Vers un Festival réinventé ou asphyxié par la conformité ?

Alors que les projecteurs s’allument et que les premières notes résonnent dans la salle du Teatro Ariston, la question reste suspendue : Sanremo peut-il encore être le creuset d’une révolution culturelle, ou est-il voué à devenir le théâtre d’un conformisme imposé par des logiques politiques et commerciales étouffantes ? Entre les manœuvres d’un gouvernement qui use de sa mainmise sur les institutions et la censure insidieuse qui ronge la liberté d’expression, le Festival se trouve à la croisée des chemins.

Certes, la présence de talents émergents dans la nouvelle catégorie Nuove Proposte offre une lueur d’espoir. Ces artistes, porteurs d’un souffle nouveau, pourraient, par leur audace et leur créativité, redonner au Festival son rôle de plateforme contestataire. Mais cette lueur doit être entendue au milieu d’un vacarme organisé qui tend à faire disparaître toute dissidence.

Au final, Sanremo 2025 se dresse comme un champ de bataille culturel où se jouent des enjeux de taille : l’avenir d’une culture populaire, la lutte pour la liberté d’expression et la résistance face à un pouvoir qui, par ses manœuvres, cherche à modeler la société à son image. Seul l’avenir dira si ce Festival, entre tradition et modernité, saura se réinventer pour redevenir le vibrant reflet d’une Italie libre et plurielle, ou s’il sombrera dans l’indifférence, prisonnier d’un système qui ne laisse guère de place aux voix discordantes.

Ainsi, derrière les paillettes et les projecteurs, se cache une bataille des idées.
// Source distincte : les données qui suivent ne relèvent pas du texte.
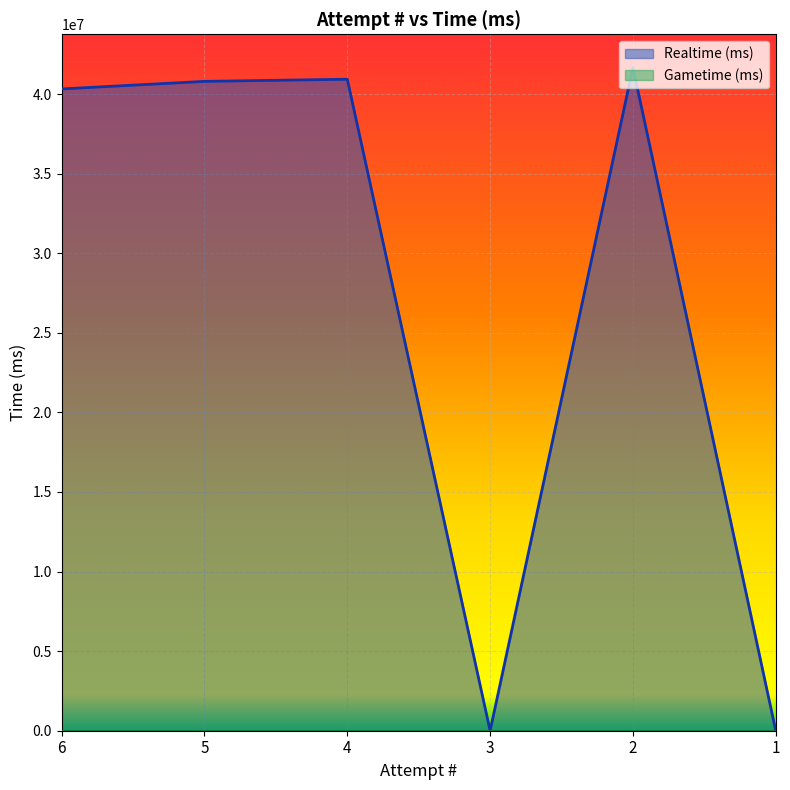

Reading right to left, what are all the values shown in this chart?

0	41672224	0	40931804	40797616	40322948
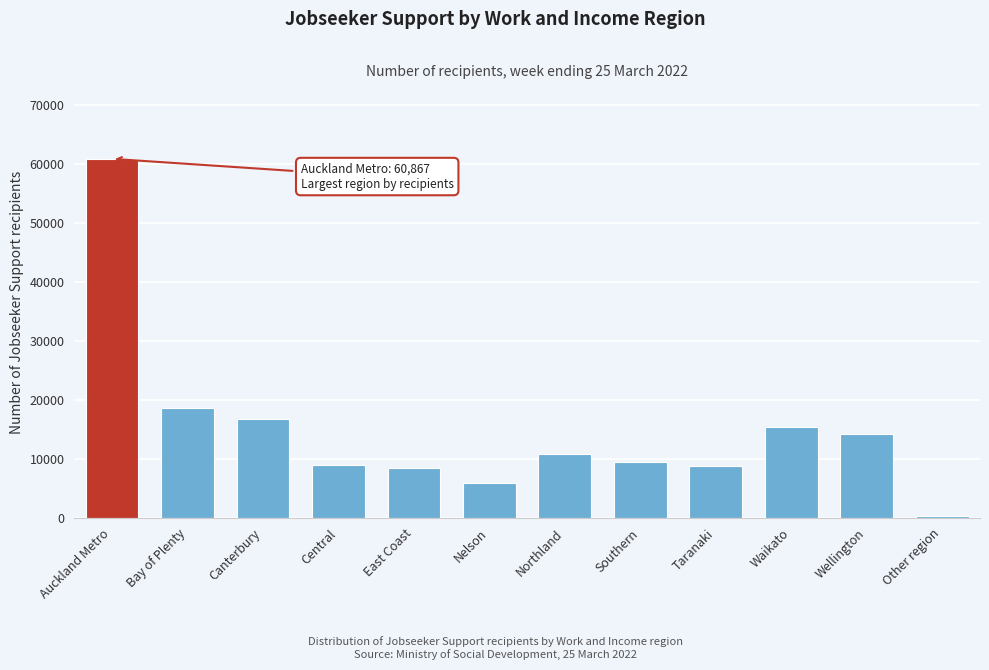

Which category has the highest value across all series?

Auckland Metro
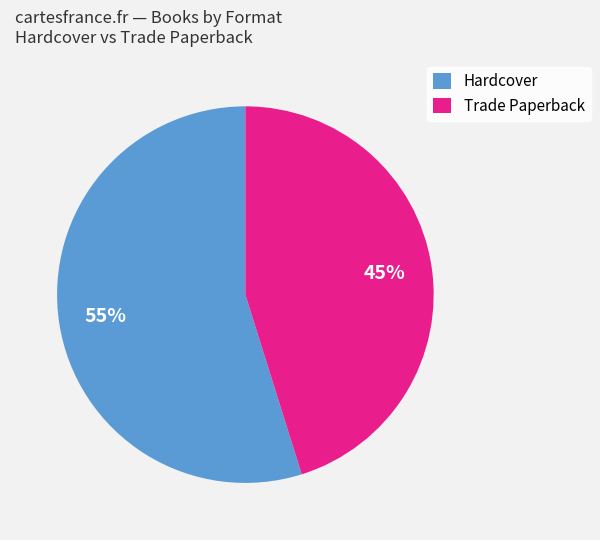

Rank the categories by value from lowest to highest.

Trade Paperback, Hardcover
Entre la censure orchestrée par un pouvoir qui ne veut pas d’opposition et l’espoir ténu d’une jeunesse qui aspire à des révolutions artistiques, Sanremo 2025 nous invite à regarder au-delà du spectacle pour interroger les fondements mêmes de notre société.

Chaque note, chaque parole, est désormais lourde de sens dans un contexte où la culture est autant un divertissement qu’un enjeu politique majeur. C’est dans ce tumulte que se dessine le destin de Sanremo, oscillant entre l’ombre d’un passé contestataire et la promesse d’un renouveau libérateur. Seul le temps dira si le Festival parviendra à retrouver sa place de catalyseur de la liberté ou s’il restera l’apanage d’un status quo imposé par le pouvoir.